Obracam się na drugą stronę, która jest już pusta. Powoli wstaje do siadu i rozglądam się po pomieszczeniu. Nie ma go. Słyszę odgłosy dobiegające zza drzwi, więc podnoszę się. Za oknem nie jest jeszcze jasno, dopiero świta. Podchodzę do drzwi i je otwieram. Kieruję się w stronę kuchni, skąd dobiegają szmery. Widzę chłopaka, który obrócony jest do mnie tyłem i robi sobie kawę.
- Cześć.- mówię, zaspanym głosem i podchodzę bliżej aby usiąść przy stole. Chłopak odwraca się w moją stronę z kubkiem w ręku.

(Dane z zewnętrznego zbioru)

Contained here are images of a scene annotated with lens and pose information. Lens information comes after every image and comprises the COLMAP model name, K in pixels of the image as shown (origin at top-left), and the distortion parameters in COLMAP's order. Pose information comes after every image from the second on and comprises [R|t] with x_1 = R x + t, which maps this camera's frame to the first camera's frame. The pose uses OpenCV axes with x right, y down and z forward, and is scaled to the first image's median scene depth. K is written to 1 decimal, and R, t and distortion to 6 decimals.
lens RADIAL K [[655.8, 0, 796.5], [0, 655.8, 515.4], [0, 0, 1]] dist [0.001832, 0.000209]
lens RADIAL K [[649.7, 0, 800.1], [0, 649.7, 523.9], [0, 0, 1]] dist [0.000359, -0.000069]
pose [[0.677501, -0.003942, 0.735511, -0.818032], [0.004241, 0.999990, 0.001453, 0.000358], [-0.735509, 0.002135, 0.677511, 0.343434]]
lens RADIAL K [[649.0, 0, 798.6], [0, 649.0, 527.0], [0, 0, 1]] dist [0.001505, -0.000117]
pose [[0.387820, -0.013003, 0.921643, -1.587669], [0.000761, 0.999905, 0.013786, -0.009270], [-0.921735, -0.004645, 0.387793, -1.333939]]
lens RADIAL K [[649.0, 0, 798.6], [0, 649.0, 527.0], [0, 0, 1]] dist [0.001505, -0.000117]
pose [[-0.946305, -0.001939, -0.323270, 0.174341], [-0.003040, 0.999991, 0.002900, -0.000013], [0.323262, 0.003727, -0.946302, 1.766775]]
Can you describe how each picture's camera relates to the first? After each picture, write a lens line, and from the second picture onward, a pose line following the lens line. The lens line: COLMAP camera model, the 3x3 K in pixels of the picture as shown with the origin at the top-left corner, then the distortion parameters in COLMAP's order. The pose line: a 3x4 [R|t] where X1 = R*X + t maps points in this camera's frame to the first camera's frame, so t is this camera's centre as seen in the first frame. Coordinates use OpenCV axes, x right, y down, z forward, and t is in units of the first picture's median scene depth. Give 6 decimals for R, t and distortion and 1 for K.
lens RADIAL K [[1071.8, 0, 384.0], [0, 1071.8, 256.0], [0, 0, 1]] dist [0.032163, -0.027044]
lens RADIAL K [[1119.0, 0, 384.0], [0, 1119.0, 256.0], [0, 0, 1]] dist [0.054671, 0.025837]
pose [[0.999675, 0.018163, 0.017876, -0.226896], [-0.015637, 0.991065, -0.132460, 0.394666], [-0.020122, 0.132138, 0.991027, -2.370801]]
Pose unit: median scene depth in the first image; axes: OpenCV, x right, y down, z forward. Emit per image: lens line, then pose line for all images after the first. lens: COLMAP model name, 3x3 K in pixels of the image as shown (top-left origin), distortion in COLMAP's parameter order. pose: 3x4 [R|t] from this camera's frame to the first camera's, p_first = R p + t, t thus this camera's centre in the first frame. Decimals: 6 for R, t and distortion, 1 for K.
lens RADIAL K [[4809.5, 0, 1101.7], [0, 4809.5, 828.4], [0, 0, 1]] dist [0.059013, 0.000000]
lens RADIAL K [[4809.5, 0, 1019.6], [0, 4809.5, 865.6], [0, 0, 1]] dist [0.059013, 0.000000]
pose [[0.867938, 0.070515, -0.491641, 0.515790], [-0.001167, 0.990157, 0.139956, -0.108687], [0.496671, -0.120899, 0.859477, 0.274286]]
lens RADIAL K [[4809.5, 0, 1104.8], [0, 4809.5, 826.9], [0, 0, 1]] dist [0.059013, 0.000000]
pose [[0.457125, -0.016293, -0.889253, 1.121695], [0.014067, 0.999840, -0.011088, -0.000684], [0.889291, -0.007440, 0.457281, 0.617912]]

- Cześć, obudziłem cię?- pyta, a ja w odpowiedzi kręcę głową.- Od kilku dni, budzę się wcześniej, bo nie mogę spać.- dopowiada i również zajmuje miejsce przy stole.
- Też czasami tak mam, jak się czymś stresuje.
- Raczej u mnie, to nie ta przyczyna.- mówi popijając napój.- Chcesz?- dodaje, pokazując kubek.
- Nie. Która w ogóle jest godzina?- pytam i ziewam.
- Po piątej.- odpowiada, a ja otwieram szeroko oczy.
- Czy ty chcesz mi powiedzieć, że jest sobota, a ja już nie śpię o piątej?
- Na to wygląda.- mówi, lekko unosząc kąciki ust, a potem znowu przybiera obojętny wyraz twarzy.- Kiedy wracasz do domu?
Wypuszczam powietrze ze świstem i odchylam lekko głowę do tyłu, po czym znowu ją prostuje.
- Jeszcze dzisiaj. Nie mam leków, a poza tym musimy wreszcie dojść do porozumienia.- chłopak potakuje głową i dopija kawę.
Zastanawiam się czy wyjaśnić z nim te słowa, które wypowiedział w nocy. Wydaje mi się, że to nie był sen. To było naprawdę. Decyduje się nie poruszać tego tematu, może kiedyś.
- O czym tak zawzięcie myślisz?- nagle pyta brunet, kiedy ja faktycznie chyba za bardzo odpłynęłam.
- O niczym istotnym.- odpowiadam, wzruszając ramionami.
- Więc przestań, bo z twoją twarzą dzieją się dziwne rzeczy kiedy tak robisz.- mówi uśmiechając się tak... szczerze. Po raz pierwszy bez żadnej kpiny i wyższości.
Wszyscy nosimy maski. Teraz to wiem.
Przewracam oczami na jego słowa i idę do łazienki. Na ile to możliwe, doprowadzam się do porządku i opuszczam pomieszczenie. Zegarek wskazuje godzinę szóstą, idę do sypialni po mój telefon, a kiedy tam wchodzę brunet zawzięcie szuka czegoś w swojej szafie, jednak kiedy wyczuwa moją obecność zaprzestaje wykonywanie czynności i od razu ją zamyka. To było dziwne. Co on tam trzyma, poćwiartowane ciało?
- Gotowa?- pyta, odwracając się w moją stronę z lekkim podnerwowaniem.
- Tak.- odpowiadam, podchodząc bliżej do szafki nocnej na której leży mój telefon.- Coś się stało?- pytam, niby od niechcenia.
Ten odchrząkuje i ubiera bluzę.
- Nie, niby co miało się stać.- wzrusza ramionami.
- Nie wiem, zachowujesz się... dziwnie.- mówię, wnikliwie się mu przyglądając.
- Wydaje ci się.- oznajmia po czym odrazu zmienia temat.- To zawieść cię teraz czy potem?
- Może być teraz. Noga zaczyna mnie już trochę boleć.- ten kiwa głową i wychodzi z pomieszczenia, a ja stoję chwilę w miejscu i przyglądam się szafie.
Wychodzimy z kamienicy i kierujemy się w stronę parkingu. Obawiam się trochę spotkania z rodzicami, ale muszę to zrobić. Wczoraj może kilka słów nie powinno paść z mojej strony, ale oni także nie są bez winy.